The American Securities Association made a similar statement ahead of the hearing.
"Over the last two years, we have seen an ideological takeover of our markets that is making things worse for America's small businesses, retirement savers and working families," ASA president and CEO Christopher Iacovella said in a statement Sept. 27. "Adopting multiple rules that impact every corner of our markets in such a short window could also end up causing the very market failure the SEC is supposed to prevent."
During the hearing, many GOP lawmakers focused their questioning on the SEC's climate-disclosure rule proposal, to which Gensler repeatedly said, "We're not a climate regulator."

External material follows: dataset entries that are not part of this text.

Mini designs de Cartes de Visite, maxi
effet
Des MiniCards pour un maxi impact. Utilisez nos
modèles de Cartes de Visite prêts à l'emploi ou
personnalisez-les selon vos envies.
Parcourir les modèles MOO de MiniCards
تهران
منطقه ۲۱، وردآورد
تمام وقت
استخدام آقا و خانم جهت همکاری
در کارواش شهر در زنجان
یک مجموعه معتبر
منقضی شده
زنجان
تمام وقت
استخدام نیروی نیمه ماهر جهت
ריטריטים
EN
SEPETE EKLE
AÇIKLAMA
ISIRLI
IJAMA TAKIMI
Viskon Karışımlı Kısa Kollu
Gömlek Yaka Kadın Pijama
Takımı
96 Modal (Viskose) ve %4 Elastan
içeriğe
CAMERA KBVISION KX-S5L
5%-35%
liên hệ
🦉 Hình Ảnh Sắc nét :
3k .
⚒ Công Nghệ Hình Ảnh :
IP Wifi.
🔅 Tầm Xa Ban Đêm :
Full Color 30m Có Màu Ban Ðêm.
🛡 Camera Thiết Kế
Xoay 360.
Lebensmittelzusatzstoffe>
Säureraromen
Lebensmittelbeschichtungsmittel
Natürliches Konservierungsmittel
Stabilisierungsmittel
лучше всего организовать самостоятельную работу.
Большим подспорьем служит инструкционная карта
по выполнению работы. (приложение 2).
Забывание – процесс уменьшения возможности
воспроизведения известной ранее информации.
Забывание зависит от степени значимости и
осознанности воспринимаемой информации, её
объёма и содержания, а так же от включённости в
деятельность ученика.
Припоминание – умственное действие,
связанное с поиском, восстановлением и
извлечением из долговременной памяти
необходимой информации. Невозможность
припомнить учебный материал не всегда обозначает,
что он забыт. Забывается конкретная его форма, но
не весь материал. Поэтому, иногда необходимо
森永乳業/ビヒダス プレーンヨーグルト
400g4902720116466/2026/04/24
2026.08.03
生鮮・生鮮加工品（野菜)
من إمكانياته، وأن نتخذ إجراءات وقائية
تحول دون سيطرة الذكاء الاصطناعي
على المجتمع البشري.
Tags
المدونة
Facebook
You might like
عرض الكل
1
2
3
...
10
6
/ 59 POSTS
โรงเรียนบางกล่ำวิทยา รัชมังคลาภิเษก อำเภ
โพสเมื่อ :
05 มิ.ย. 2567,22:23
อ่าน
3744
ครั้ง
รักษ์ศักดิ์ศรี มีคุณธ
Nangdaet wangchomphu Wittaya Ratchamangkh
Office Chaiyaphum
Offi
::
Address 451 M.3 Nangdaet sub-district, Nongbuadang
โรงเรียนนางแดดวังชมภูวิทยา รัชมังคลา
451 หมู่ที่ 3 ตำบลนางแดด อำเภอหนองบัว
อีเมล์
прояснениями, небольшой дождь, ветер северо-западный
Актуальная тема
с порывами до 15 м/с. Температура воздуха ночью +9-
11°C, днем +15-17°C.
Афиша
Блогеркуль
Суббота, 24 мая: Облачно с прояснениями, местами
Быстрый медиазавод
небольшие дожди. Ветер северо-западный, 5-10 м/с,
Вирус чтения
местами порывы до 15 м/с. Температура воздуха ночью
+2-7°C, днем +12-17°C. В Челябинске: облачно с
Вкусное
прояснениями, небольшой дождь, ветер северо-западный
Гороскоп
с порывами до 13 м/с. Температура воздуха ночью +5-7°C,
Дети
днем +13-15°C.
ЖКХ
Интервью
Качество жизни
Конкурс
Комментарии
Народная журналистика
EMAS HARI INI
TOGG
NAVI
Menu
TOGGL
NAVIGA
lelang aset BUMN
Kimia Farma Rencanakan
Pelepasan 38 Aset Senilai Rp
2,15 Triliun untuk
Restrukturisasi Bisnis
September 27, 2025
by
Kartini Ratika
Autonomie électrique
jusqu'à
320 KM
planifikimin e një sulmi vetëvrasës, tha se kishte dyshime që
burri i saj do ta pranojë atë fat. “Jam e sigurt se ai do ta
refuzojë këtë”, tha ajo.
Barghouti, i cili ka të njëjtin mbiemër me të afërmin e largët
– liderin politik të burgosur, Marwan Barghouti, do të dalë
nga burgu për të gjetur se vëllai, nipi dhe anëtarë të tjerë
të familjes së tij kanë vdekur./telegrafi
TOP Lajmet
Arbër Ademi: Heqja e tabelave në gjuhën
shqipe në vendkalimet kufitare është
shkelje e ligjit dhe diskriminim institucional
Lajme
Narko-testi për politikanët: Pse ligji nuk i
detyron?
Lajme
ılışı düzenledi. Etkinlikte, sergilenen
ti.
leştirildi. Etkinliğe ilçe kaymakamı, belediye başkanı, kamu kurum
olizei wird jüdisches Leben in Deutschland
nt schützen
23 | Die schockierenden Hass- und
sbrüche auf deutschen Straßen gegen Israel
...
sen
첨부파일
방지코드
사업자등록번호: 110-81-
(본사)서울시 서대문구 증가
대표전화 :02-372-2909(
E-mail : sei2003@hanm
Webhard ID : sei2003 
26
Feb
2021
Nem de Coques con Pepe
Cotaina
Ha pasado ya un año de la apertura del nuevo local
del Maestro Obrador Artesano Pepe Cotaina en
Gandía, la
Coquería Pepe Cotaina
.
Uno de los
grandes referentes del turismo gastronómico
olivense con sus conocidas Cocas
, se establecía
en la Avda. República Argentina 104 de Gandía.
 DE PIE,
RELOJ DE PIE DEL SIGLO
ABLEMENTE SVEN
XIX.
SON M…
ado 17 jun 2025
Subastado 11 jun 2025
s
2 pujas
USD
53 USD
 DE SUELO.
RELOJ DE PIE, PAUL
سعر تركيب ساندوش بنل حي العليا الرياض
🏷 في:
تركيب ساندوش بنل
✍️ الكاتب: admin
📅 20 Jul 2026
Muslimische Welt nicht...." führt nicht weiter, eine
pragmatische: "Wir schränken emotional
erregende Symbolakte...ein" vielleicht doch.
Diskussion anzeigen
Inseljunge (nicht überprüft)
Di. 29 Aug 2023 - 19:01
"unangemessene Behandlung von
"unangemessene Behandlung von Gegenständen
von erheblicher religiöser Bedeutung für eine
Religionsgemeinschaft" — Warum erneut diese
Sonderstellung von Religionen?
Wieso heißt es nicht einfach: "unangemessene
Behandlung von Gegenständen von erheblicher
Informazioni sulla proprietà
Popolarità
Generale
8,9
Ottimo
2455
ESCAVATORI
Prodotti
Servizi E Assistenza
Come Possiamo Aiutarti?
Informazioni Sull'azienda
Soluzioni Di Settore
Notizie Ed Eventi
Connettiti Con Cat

The majority of companies are already disclosing climate-related information, Gensler added, and the goal of the proposal is "to bring some consistency and comparability" to investors.
On both sides of the aisle, other committee members asked questions about the SEC's proposal focused on investment advisers' and broker-dealers' use of artificial intelligence.
The July proposal would require firms to "evaluate and determine whether its use of certain technologies in investor interactions involves a conflict of interest that results in the firm's interests being placed ahead of investors' interests," an SEC news release said. If such a determination is made, the firms must eliminate or neutralize the conflict's effect.
"The intent of the rule … is to be technology-neutral," Gensler said, though several trade groups have said the opposite.
In a joint comment letter dated Sept. 11, 13 trade associations wrote that the proposal "is outright hostile to the use of technology."
Sens. Mike Rounds, R-S.D., and Bill Hagerty, R-Tenn., who both serve on the Senate Banking Committee, joined 19 committee Republicans in sending a Sept. 22 letter to Gensler, asking several questions on the AI-focused proposal and stating the proposal is "misguided, unnecessarily broad, and threatens to harm both investors and capital markets."
Separately, ranking member Maxine Waters, D-Calif., along with several Democrats on the committee, expressed concern about what a government shutdown would look like for the SEC.
"We would be down to a small, skeletal staff" in the event of a shutdown, Gensler said, as about 92 to 93% of SEC employees would be furloughed. Given this, "normal oversight of the markets" would not be possible in the event of a shutdown, he added.
If Congress fails to reach a deal on a spending bill, the government will face a shutdown starting Oct. 1.